Windows 7 Review: Seven Reasons Windows 7 Could be a Success/Failure
I got my first look at Windows 7 this week and my initial reaction was "so far, so good."
"So far" being the key phrase of that statement.
New operating systems (Microsoft officially releases Windows 7 on Oct. 22) are almost always an improvement, and will almost always generate some sort of enthusiasm or buzz within the first couple months.
But until the user sits down and gets a feel for what a new OS is all about (outside the VirtualBox), you're not going to understand the product's deficiencies ... or its notable improvements.
The reality being you need at least 4-6 months under your belt before you can conclude how successful an OS is for you. And that's the bottom line, how successful is this system to you and your work environment? [...]
The author then makes the case that some of the people who are praising Windows 7, are the same people who praised Windows Vista before it was released. Fair enough.
So how should we judge it? What should we look at when we consider it's worthiness? He offers us seven reasons why Windows 7 could be a success, and seven reasons why it could be a failure. Read them and see what you think.
Here is another review:
Windows 7: Two Steps Forward, One Step Back
If you have ever climbed up a sand dune you understand the meaning of the catch phrase,
two steps forward, one step back.
If you are a Microsoft Windows user, or you are in the 85% of Mac users who also own a Windows PC (according to NPD Group's 2009 Household Penetration Study) then you have also been subject to the truth of this proverb.

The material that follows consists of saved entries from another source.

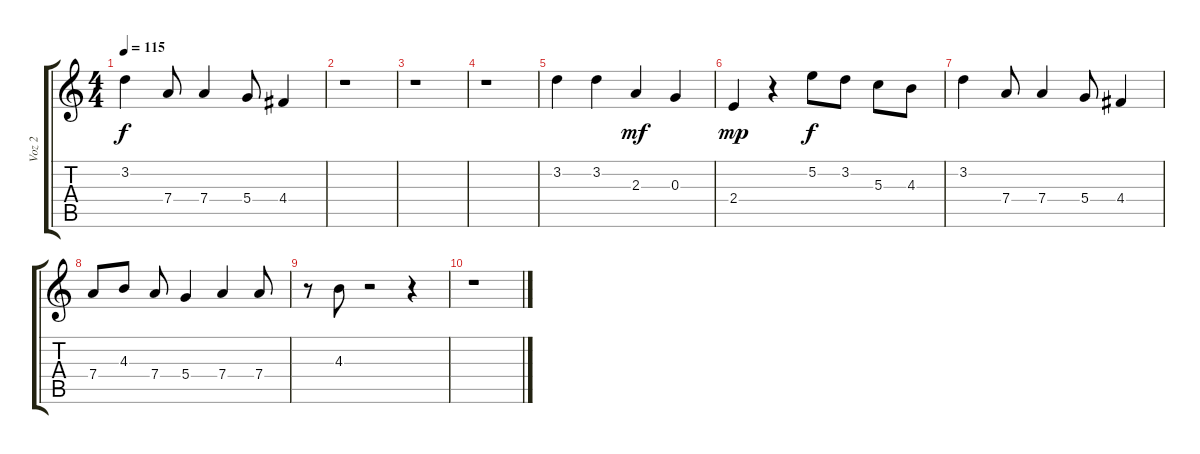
\track ("Voz 2" "Voz 2") {instrument fretlessbass}
\staff {score tabs}
\tuning (E4 B3 G3 D3 A2 E2) {hide}
\ts (4 4)
\tempo 115
\clef g2
\ks c
3.2.4{dy f} 7.4.8 7.4.4 5.4.8 4.4.4 |
r.1 |
r.1 |
r.1 |
3.2.4 3.2.4 2.3.4{dy mf} 0.3.4 |
2.4.4{dy mp} r.4 5.2.8{dy f} 3.2.8 5.3.8 4.3.8 |
3.2.4 7.4.8 7.4.4 5.4.8 4.4.4 |
7.4.8 4.3.8 7.4.8 5.4.4 7.4.4 7.4.8 |
r.8 4.3.8 r.2 r.4 |
r.1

I am not going to harp on Vista, which seems to be the new favorite pastime of many tech bloggers, I am going to acknowledge it as an important stepping stone to Windows 7. Windows 95 and XP were solid steps forward and Vista was the step that sunk back. Windows 7 has taken the next step forward and that is good for all of us, even if it did piggy back on some features of our other favorite operation system.
Starting off, Windows 7 has made the appropriate increases and decreases. Windows 7 decreases the install time and the boot time so now you can start working as soon as your pop-tarts are done microwaving. It increases your battery life by monitoring and trimming down energy sucking background activities. This allows you to actually watch more than one episode of Lost you pirated (Ed. note: Oops, did we let him say that?) without having to plug in.
Windows 7 decreases the amount of memory that it take to open new application windows. This is fantastic for those of us who multitask e.g. Working in Photoshop, snooping google for images, listening to Pandora, and Instant Messaging your mother who just discovers what IMing was.
So, Windows 7 is full of cool interface additions and eye catching shininess that pass as productivity enhancements. However, the true test will be over time. It will take rigorous testing to prove that Windows 7 is as stable as XP and as speedy as it seems.
First Microsoft must prove that Windows 7 is actually an upgrade before the majority of the business sector will jump in. It is about time that Microsoft delivers a solid OS and stops being the leading factor for hair loss in America. [...]
The main point I seem to get from many of these reviews is, that Windows 7 is basically Windows Vista with a lot of the problems fixed or improved. It's not radically different from Vista, merely improved.
I expect for many that will be enough, but only time will tell how well it is received, and if it becomes as popular as XP was in it's hey-day.